Work required
Reproduce the material below, swapping every "elev" for "elevation" and leaving everything else unchanged.

Data provided
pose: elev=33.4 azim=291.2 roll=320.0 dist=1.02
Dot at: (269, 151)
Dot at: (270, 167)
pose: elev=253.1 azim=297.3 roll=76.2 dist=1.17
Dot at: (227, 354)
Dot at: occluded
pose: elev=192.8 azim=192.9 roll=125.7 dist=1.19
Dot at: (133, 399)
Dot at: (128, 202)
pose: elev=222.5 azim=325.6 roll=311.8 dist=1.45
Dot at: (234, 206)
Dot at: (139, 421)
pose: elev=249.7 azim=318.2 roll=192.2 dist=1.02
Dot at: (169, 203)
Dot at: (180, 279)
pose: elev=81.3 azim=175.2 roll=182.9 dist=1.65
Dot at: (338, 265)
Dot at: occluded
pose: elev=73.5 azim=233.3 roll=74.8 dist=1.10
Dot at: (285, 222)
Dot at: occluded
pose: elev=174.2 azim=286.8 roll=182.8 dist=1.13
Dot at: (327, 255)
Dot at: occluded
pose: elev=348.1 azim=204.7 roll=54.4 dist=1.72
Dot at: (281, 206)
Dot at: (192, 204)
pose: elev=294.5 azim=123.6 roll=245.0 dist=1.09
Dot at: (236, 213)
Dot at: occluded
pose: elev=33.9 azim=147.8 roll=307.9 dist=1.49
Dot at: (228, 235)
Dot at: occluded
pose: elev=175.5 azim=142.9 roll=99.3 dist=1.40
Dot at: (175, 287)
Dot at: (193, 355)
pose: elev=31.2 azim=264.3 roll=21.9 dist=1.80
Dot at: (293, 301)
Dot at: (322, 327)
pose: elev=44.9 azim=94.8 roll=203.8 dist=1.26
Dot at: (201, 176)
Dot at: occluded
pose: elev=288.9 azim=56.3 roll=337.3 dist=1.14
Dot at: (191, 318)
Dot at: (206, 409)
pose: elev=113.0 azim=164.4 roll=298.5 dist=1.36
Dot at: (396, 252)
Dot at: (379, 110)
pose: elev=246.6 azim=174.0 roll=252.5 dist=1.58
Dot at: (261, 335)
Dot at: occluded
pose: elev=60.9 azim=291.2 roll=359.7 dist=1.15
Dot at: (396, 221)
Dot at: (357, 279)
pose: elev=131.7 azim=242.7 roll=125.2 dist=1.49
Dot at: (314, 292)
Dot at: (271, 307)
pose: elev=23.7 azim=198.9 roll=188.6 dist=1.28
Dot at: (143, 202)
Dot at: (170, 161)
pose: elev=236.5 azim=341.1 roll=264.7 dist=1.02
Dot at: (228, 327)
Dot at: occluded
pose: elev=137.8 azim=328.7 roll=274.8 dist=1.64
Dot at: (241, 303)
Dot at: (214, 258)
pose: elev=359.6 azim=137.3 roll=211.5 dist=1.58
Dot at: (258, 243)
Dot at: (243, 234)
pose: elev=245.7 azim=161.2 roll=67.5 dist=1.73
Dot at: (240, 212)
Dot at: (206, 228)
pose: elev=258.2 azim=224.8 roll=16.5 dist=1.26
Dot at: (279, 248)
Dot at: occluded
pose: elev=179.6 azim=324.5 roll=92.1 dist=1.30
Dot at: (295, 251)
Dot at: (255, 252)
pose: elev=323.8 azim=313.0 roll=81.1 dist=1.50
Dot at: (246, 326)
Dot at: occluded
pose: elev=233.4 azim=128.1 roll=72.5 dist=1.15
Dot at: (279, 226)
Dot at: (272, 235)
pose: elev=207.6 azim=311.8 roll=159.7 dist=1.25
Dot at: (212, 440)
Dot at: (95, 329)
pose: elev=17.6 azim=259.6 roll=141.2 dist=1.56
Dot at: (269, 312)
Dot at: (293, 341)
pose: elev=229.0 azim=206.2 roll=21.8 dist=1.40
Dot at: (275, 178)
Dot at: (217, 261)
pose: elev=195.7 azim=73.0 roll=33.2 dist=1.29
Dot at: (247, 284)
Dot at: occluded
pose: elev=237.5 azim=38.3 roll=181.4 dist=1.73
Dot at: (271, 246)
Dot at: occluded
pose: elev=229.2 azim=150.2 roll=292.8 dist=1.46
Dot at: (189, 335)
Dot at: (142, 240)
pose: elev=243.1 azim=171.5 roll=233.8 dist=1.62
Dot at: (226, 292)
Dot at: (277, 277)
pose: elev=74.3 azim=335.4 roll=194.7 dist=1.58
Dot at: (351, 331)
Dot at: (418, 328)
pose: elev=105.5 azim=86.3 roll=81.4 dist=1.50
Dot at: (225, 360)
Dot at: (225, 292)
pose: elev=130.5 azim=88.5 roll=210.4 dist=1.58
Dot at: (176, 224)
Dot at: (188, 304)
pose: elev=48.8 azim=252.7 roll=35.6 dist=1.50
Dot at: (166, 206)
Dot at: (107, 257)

Answer to this exercise
pose: elevation=33.4 azim=291.2 roll=320.0 dist=1.02
Dot at: (269, 151)
Dot at: (270, 167)
pose: elevation=253.1 azim=297.3 roll=76.2 dist=1.17
Dot at: (227, 354)
Dot at: occluded
pose: elevation=192.8 azim=192.9 roll=125.7 dist=1.19
Dot at: (133, 399)
Dot at: (128, 202)
pose: elevation=222.5 azim=325.6 roll=311.8 dist=1.45
Dot at: (234, 206)
Dot at: (139, 421)
pose: elevation=249.7 azim=318.2 roll=192.2 dist=1.02
Dot at: (169, 203)
Dot at: (180, 279)
pose: elevation=81.3 azim=175.2 roll=182.9 dist=1.65
Dot at: (338, 265)
Dot at: occluded
pose: elevation=73.5 azim=233.3 roll=74.8 dist=1.10
Dot at: (285, 222)
Dot at: occluded
pose: elevation=174.2 azim=286.8 roll=182.8 dist=1.13
Dot at: (327, 255)
Dot at: occluded
pose: elevation=348.1 azim=204.7 roll=54.4 dist=1.72
Dot at: (281, 206)
Dot at: (192, 204)
pose: elevation=294.5 azim=123.6 roll=245.0 dist=1.09
Dot at: (236, 213)
Dot at: occluded
pose: elevation=33.9 azim=147.8 roll=307.9 dist=1.49
Dot at: (228, 235)
Dot at: occluded
pose: elevation=175.5 azim=142.9 roll=99.3 dist=1.40
Dot at: (175, 287)
Dot at: (193, 355)
pose: elevation=31.2 azim=264.3 roll=21.9 dist=1.80
Dot at: (293, 301)
Dot at: (322, 327)
pose: elevation=44.9 azim=94.8 roll=203.8 dist=1.26
Dot at: (201, 176)
Dot at: occluded
pose: elevation=288.9 azim=56.3 roll=337.3 dist=1.14
Dot at: (191, 318)
Dot at: (206, 409)
pose: elevation=113.0 azim=164.4 roll=298.5 dist=1.36
Dot at: (396, 252)
Dot at: (379, 110)
pose: elevation=246.6 azim=174.0 roll=252.5 dist=1.58
Dot at: (261, 335)
Dot at: occluded
pose: elevation=60.9 azim=291.2 roll=359.7 dist=1.15
Dot at: (396, 221)
Dot at: (357, 279)
pose: elevation=131.7 azim=242.7 roll=125.2 dist=1.49
Dot at: (314, 292)
Dot at: (271, 307)
pose: elevation=23.7 azim=198.9 roll=188.6 dist=1.28
Dot at: (143, 202)
Dot at: (170, 161)
pose: elevation=236.5 azim=341.1 roll=264.7 dist=1.02
Dot at: (228, 327)
Dot at: occluded
pose: elevation=137.8 azim=328.7 roll=274.8 dist=1.64
Dot at: (241, 303)
Dot at: (214, 258)
pose: elevation=359.6 azim=137.3 roll=211.5 dist=1.58
Dot at: (258, 243)
Dot at: (243, 234)
pose: elevation=245.7 azim=161.2 roll=67.5 dist=1.73
Dot at: (240, 212)
Dot at: (206, 228)
pose: elevation=258.2 azim=224.8 roll=16.5 dist=1.26
Dot at: (279, 248)
Dot at: occluded
pose: elevation=179.6 azim=324.5 roll=92.1 dist=1.30
Dot at: (295, 251)
Dot at: (255, 252)
pose: elevation=323.8 azim=313.0 roll=81.1 dist=1.50
Dot at: (246, 326)
Dot at: occluded
pose: elevation=233.4 azim=128.1 roll=72.5 dist=1.15
Dot at: (279, 226)
Dot at: (272, 235)
pose: elevation=207.6 azim=311.8 roll=159.7 dist=1.25
Dot at: (212, 440)
Dot at: (95, 329)
pose: elevation=17.6 azim=259.6 roll=141.2 dist=1.56
Dot at: (269, 312)
Dot at: (293, 341)
pose: elevation=229.0 azim=206.2 roll=21.8 dist=1.40
Dot at: (275, 178)
Dot at: (217, 261)
pose: elevation=195.7 azim=73.0 roll=33.2 dist=1.29
Dot at: (247, 284)
Dot at: occluded
pose: elevation=237.5 azim=38.3 roll=181.4 dist=1.73
Dot at: (271, 246)
Dot at: occluded
pose: elevation=229.2 azim=150.2 roll=292.8 dist=1.46
Dot at: (189, 335)
Dot at: (142, 240)
pose: elevation=243.1 azim=171.5 roll=233.8 dist=1.62
Dot at: (226, 292)
Dot at: (277, 277)
pose: elevation=74.3 azim=335.4 roll=194.7 dist=1.58
Dot at: (351, 331)
Dot at: (418, 328)
pose: elevation=105.5 azim=86.3 roll=81.4 dist=1.50
Dot at: (225, 360)
Dot at: (225, 292)
pose: elevation=130.5 azim=88.5 roll=210.4 dist=1.58
Dot at: (176, 224)
Dot at: (188, 304)
pose: elevation=48.8 azim=252.7 roll=35.6 dist=1.50
Dot at: (166, 206)
Dot at: (107, 257)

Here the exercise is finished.